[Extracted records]
------------------------------------------------------------

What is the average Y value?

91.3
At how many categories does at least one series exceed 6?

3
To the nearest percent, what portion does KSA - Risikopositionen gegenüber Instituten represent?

------------------------------------------------------------

Quote all of the records above word for word, keeping every line as it appears.

RESULT BELOW:
What is the average Y value?

91.3
At how many categories does at least one series exceed 6?

3
To the nearest percent, what portion does KSA - Risikopositionen gegenüber Instituten represent?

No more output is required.